When your bullets run dry -and they will - you’re left with melee attacks so bereft of force that you might as well try to cuddle the J’avo to death.
Navigation is also an issue here, as you still have to press A to vault over every ledge - even if it’s at shin height - in order to climb up it. Doing this at speed while dodging J’avo fire is a real pain – What year is it again?
All of this quickly feels like Capcom is trying to hard to ram as much headache inducing chaos, gunplay and military banter into the mix that you can’t help but compare the madness to existing shooters.
It’s the third person shooting of Gears of War, mixed with the military and set-piece sensory assault of Call of Duty, and Chris’s section pales drastically when compared to both. We just hope there is some true horror in there later on, as this pace simply can’t hold up for the duration.
Resident Evil 6 provides a limp middle ground in Jake’s campaign
Wesker’s son Jake Muller is the problem child of the family. We’re not quite sure who Capcom is catering for with his third of Resident Evil 6, but Ustanak – the large monster seen chasing Jake in Capcom’s trailers – is an attempt to bring back the tension of Resident Evil 3: Nemesis.
This part of the Resident Evil 6 demo opens with Jake and Resident Evil 2’s Sherry Birkin fleeing from Ustanak. He’s a brutal monster – half organic, half mechanical – capable of gutting our heroes in mere moments if caught.
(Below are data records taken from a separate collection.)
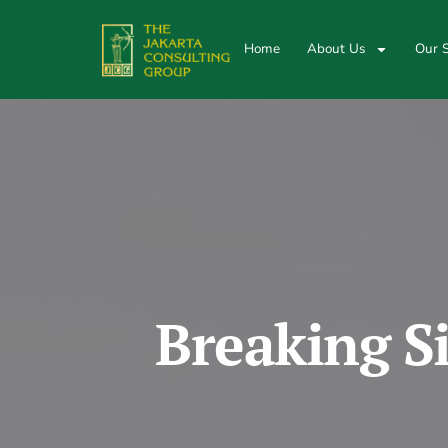
Home
About Us
Our S
Breaking S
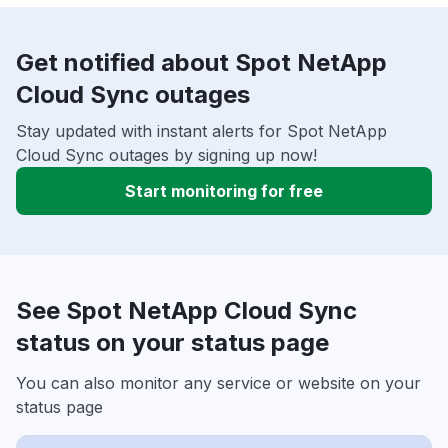
Get notified about Spot NetApp
Cloud Sync outages
Stay updated with instant alerts for Spot NetApp
Cloud Sync outages by signing up now!
Start monitoring for free
See Spot NetApp Cloud Sync
status on your status page
You can also monitor any service or website on your
status page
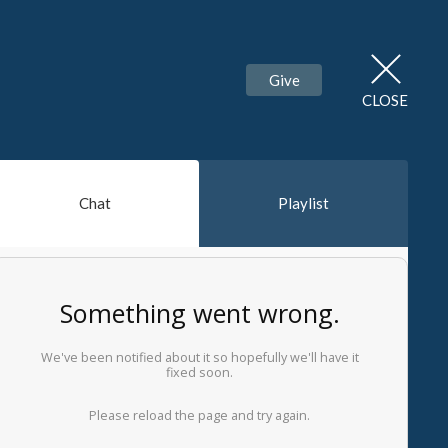
Give
CLOSE
Chat
Playlist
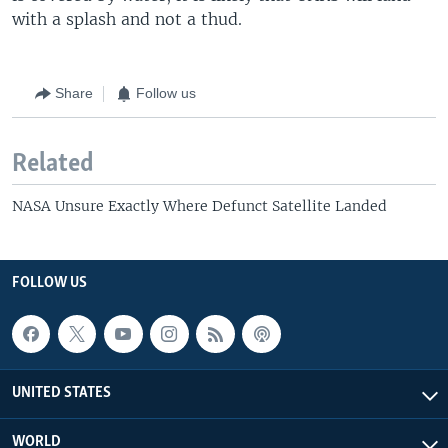
with a splash and not a thud.
Share
Follow us
Related
NASA Unsure Exactly Where Defunct Satellite Landed
FOLLOW US
UNITED STATES
WORLD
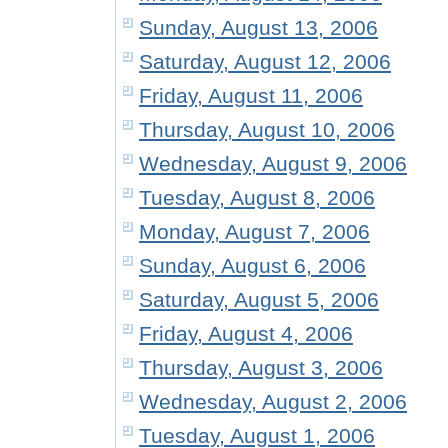
Sunday, August 13, 2006
Saturday, August 12, 2006
Friday, August 11, 2006
Thursday, August 10, 2006
Wednesday, August 9, 2006
Tuesday, August 8, 2006
Monday, August 7, 2006
Sunday, August 6, 2006
Saturday, August 5, 2006
Friday, August 4, 2006
Thursday, August 3, 2006
Wednesday, August 2, 2006
Tuesday, August 1, 2006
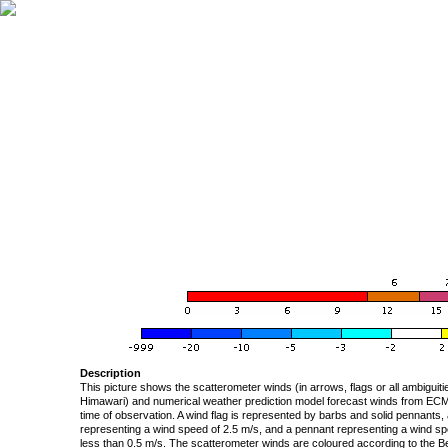
Description
This picture shows the scatterometer winds (in arrows, flags or all ambigui
Himawari) and numerical weather prediction model forecast winds from ECMW
time of observation. A wind flag is represented by barbs and solid pennants, 
representing a wind speed of 2.5 m/s, and a pennant representing a wind speed
less than 0.5 m/s. The scatterometer winds are coloured according to the Bea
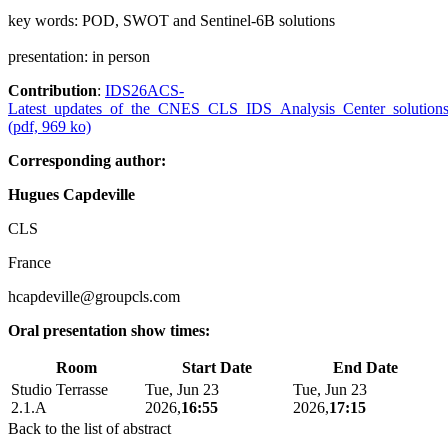
key words: POD, SWOT and Sentinel-6B solutions
presentation: in person
Contribution
:
IDS26ACS-
Latest_updates_of_the_CNES_CLS_IDS_Analysis_Center_solutions
(pdf, 969 ko)
Corresponding author:
Hugues Capdeville
CLS
France
hcapdeville@groupcls.com
Oral presentation show times:
Room
Start Date
End Date
Studio Terrasse
Tue, Jun 23
Tue, Jun 23
2.1.A
2026,
16:55
2026,
17:15
Back to the list of abstract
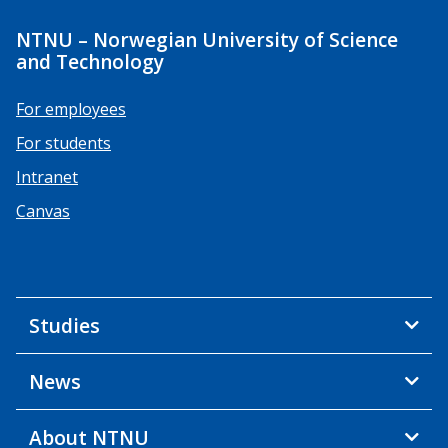
NTNU – Norwegian University of Science
and Technology
For employees
For students
Intranet
Canvas
Studies
News
About NTNU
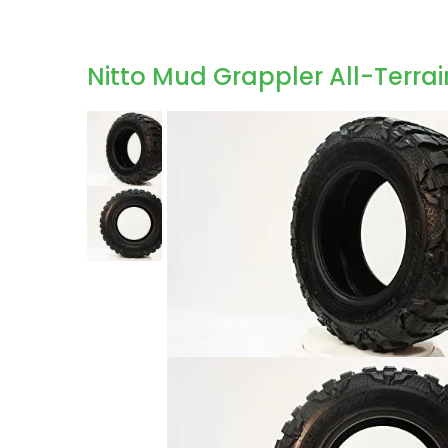
Nitto Mud Grappler All-Terrai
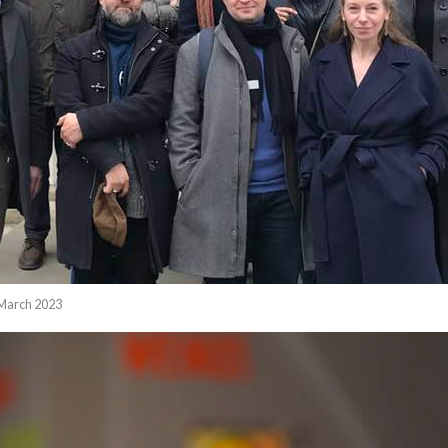
 March 2023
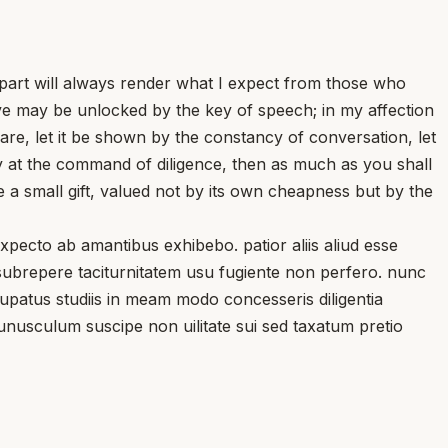
 part will always render what I expect from those who
love may be unlocked by the key of speech; in my affection
are, let it be shown by the constancy of conversation, let
nly at the command of diligence, then as much as you shall
 a small gift, valued not by its own cheapness but by the
ecto ab amantibus exhibebo. patior aliis aliud esse
subrepere taciturnitatem usu fugiente non perfero. nunc
ccupatus studiis in meam modo concesseris diligentia
unusculum suscipe non uilitate sui sed taxatum pretio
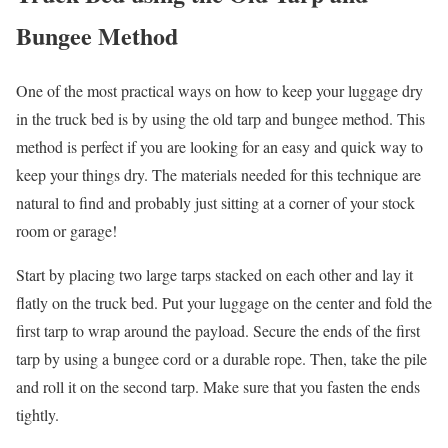
Bungee Method
One of the most practical ways on how to keep your luggage dry
in the truck bed is by using the old tarp and bungee method. This
method is perfect if you are looking for an easy and quick way to
keep your things dry. The materials needed for this technique are
natural to find and probably just sitting at a corner of your stock
room or garage!
Start by placing two large tarps stacked on each other and lay it
flatly on the truck bed. Put your luggage on the center and fold the
first tarp to wrap around the payload. Secure the ends of the first
tarp by using a bungee cord or a durable rope. Then, take the pile
and roll it on the second tarp. Make sure that you fasten the ends
tightly.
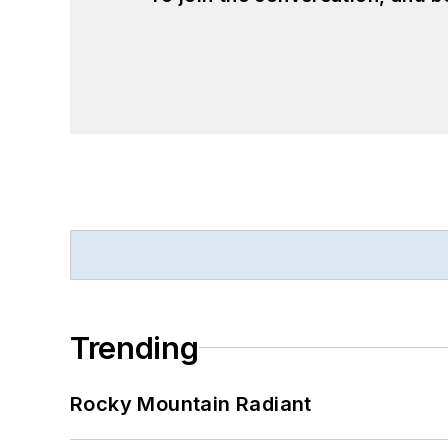
Trending
Rocky Mountain Radiant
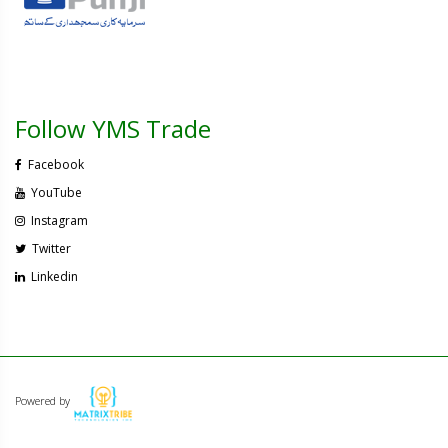
Follow YMS Trade
Facebook
YouTube
Instagram
Twitter
Linkedin
Powered by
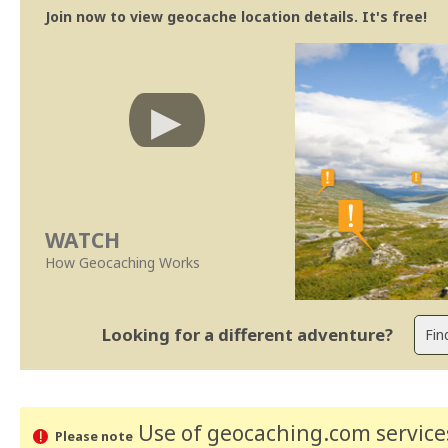
Join now to view geocache location details. It's free!
WATCH
How Geocaching Works
Looking for a different adventure?
Use of geocaching.com services
Please note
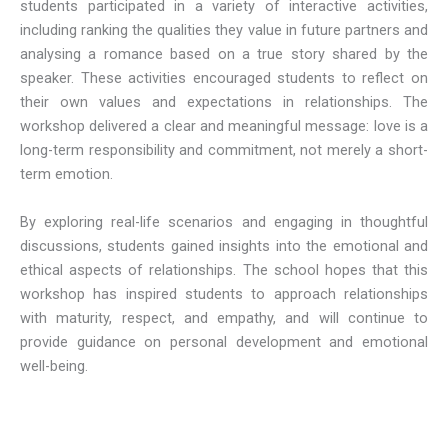
students participated in a variety of interactive activities,
including ranking the qualities they value in future partners and
analysing a romance based on a true story shared by the
speaker. These activities encouraged students to reflect on
their own values and expectations in relationships. The
workshop delivered a clear and meaningful message: love is a
long-term responsibility and commitment, not merely a short-
term emotion.
By exploring real-life scenarios and engaging in thoughtful
discussions, students gained insights into the emotional and
ethical aspects of relationships. The school hopes that this
workshop has inspired students to approach relationships
with maturity, respect, and empathy, and will continue to
provide guidance on personal development and emotional
well-being.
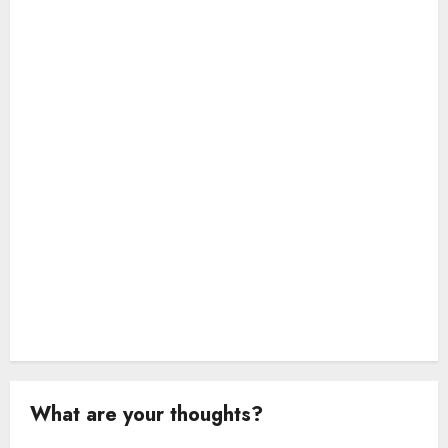
a
t
i
o
n
What are your thoughts?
After a few mad sprints down a flooded corridor, Jake and Sherry escape through the window of a warehouse, leaving Ustanak unable to follow. What you then get is a small section of gameplay that is neither scary nor full of action.
It’s just all a bit dull, even when attacking human troops decide to show up. The gunplay is fine, but bullets are – annoyingly – scarce, leaving you to once again hammer them with weak melee attacks until they topple.
Ustanak quickly hits the scene again and rushes Jake and Sherry, entering you into another one of those “dodge the charging boss at the last minute” boss battles that haven’t felt fresh since 1995.
It’s too early in the game to tell how the rest of Jake’s campaign will play out. Capcom confirmed that Jake will have a selection of big melee attacks to use, but none of them appear in the Resident Evil 6 demo, which is a shame
Resident Evil 6 has a lot to prove by its October release
So far only Leon and Helena’s portion of the demo seems to really strike the right chords, delivering a true sense of horror and tension. Chris and Piers just seem content with humdrum action, while Jake and Sherry do a lot of nothing.
We’re aware that this is a demo and not reflective of the final Resident Evil 6 campaign, but the demo does set out the tone of each portion, and it’s too early to tell if this is a good thing.
It all boils down to which of the previous Resident Evil games you prefer really, but even then we can think of better third person shooters out there at the moment. We’re entirely ready for Capcom to surprise us with something awesome closer to launch however.